» **Tasks to perform**:
1) Rewrite the code review comment from "dev and driver" through "would be better?", inclusive, with "removed" in place of "unplugged".
2) Continue the code review comment from where it stops.

» **Given passage**:
☆ ☆ ☆

Please don't use logs starting with "EEH:" arbitrarily. It's assumed
for principle EEH logs. This one isn't a major one and print the function
name helps for debugging:

	if (!edev->physfn) {
		pr_warn("%s: EEH dev %04x:%02x:%02x:%01x not for VF\n",
			edev->phb->global_number, pdn->busno,
			PCI_SLOT(pdn->devfn), PCI_FUNC(pdn->devfn));
		return NULL;
	}

>+
>+	driver = eeh_pcid_get(dev);
>+	if (driver) {
>+		eeh_pcid_put(dev);
>+		if (driver->err_handler)
>+			return NULL;
>+	}

dev and driver are NULL for those VFs that have been unplugged. For those
VFs weren't unplugged, driver and err_handler should be valid. The code
looks correct. However, for consistence, please use EEH_DEV_DISCONNECTED
that has been marked to those EEH devices which were unplugged. Do you
think it would be better?

☆ ☆ ☆

Stored entries
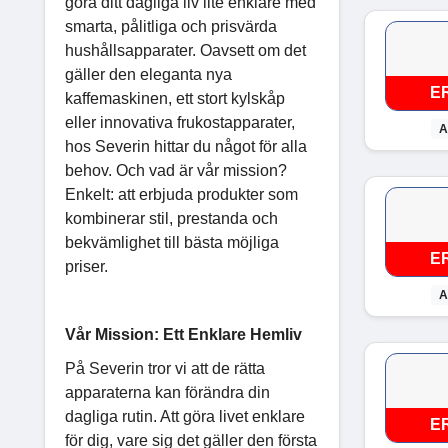
göra ditt dagliga liv lite enklare med
smarta, pålitliga och prisvärda
hushållsapparater. Oavsett om det
gäller den eleganta nya
E
kaffemaskinen, ett stort kylskåp
eller innovativa frukostapparater,
A
hos Severin hittar du något för alla
behov. Och vad är vår mission?
Enkelt: att erbjuda produkter som
kombinerar stil, prestanda och
bekvämlighet till bästa möjliga
E
priser.
A
Vår Mission: Ett Enklare Hemliv
På Severin tror vi att de rätta
apparaterna kan förändra din
dagliga rutin. Att göra livet enklare
E
för dig, vare sig det gäller den första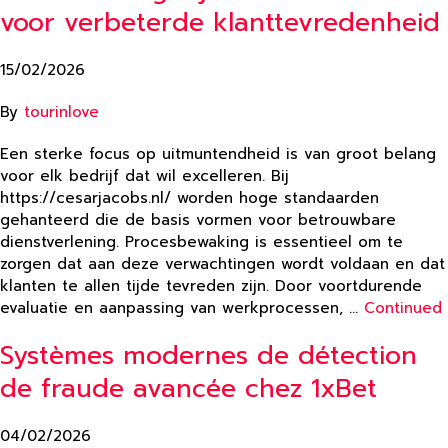
voor verbeterde klanttevredenheid
15/02/2026
By
tourinlove
Een sterke focus op uitmuntendheid is van groot belang
voor elk bedrijf dat wil excelleren. Bij
https://cesarjacobs.nl/ worden hoge standaarden
gehanteerd die de basis vormen voor betrouwbare
dienstverlening. Procesbewaking is essentieel om te
zorgen dat aan deze verwachtingen wordt voldaan en dat
klanten te allen tijde tevreden zijn. Door voortdurende
evaluatie en aanpassing van werkprocessen, …
Continued
Systèmes modernes de détection
de fraude avancée chez 1xBet
04/02/2026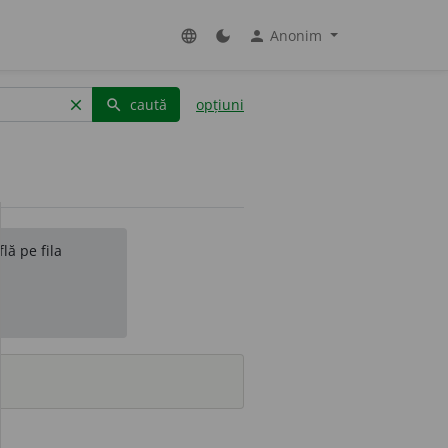
Anonim
language
dark_mode
person
caută
opțiuni
clear
search
lă pe fila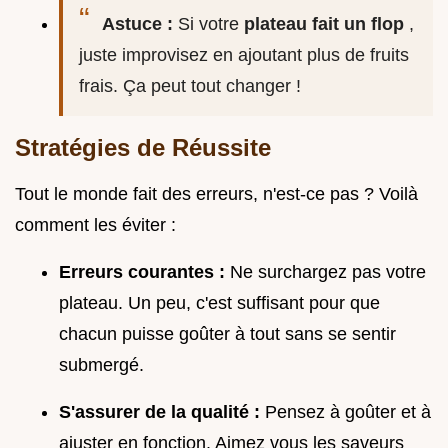
Astuce :
Si votre
plateau fait un flop
,
juste improvisez en ajoutant plus de fruits
frais. Ça peut tout changer !
Stratégies de Réussite
Tout le monde fait des erreurs, n'est-ce pas ? Voilà
comment les éviter :
Erreurs courantes :
Ne surchargez pas votre
plateau. Un peu, c'est suffisant pour que
chacun puisse goûter à tout sans se sentir
submergé.
S'assurer de la qualité :
Pensez à goûter et à
ajuster en fonction. Aimez vous les saveurs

☆ ☆ ☆

» **Outputs for the tasks**:
1)
dev and driver are NULL for those VFs that have been removed. For those
VFs weren't removed, driver and err_handler should be valid. The code
looks correct. However, for consistence, please use EEH_DEV_DISCONNECTED
that has been marked to those EEH devices which were removed. Do you
think it would be better?

2)
	if (!(dev->flags & EEH_DEV_DISCONNECTED))
		return NULL;

>+
>+	pci_iov_virtfn_add(edev->physfn, pdn->vf_index, 0);
>+	return NULL;
>+}

>+#endif /* CONFIG_PCI_IOV */
>+
> static void *eeh_rmv_device(void *data, void *userdata)
> {
> 	struct pci_driver *driver;
> 	struct eeh_dev *edev = (struct eeh_dev *)data;
> 	struct pci_dev *dev = eeh_dev_to_pci_dev(edev);
> 	int *removed = (int *)userdata;
>+#ifdef CONFIG_PCI_IOV
>+	struct pci_dn *pdn = eeh_dev_to_pdn(edev);
>+#endif

You don't have to have CONFIG_PCI_IOV here. I guess you probably remove
all CONFIG_PCI_IOV checks because the flag or conditions introduced
to edev/PE can tell they're VF sensitive or not.

>
> 	/*
> 	 * Actually, we should remove the PCI bridges as well.
>@@ -416,7 +450,7 @@ static void *eeh_rmv_device(void *data, void *userdata)
> 	driver = eeh_pcid_get(dev);
> 	if (driver) {
> 		eeh_pcid_put(dev);
>-		if (driver->err_handler)
>+		if (removed && driver->err_handler)
> 			return NULL;
> 	}
>
>@@ -425,11 +459,21 @@ static void *eeh_rmv_device(void *data, void *userdata)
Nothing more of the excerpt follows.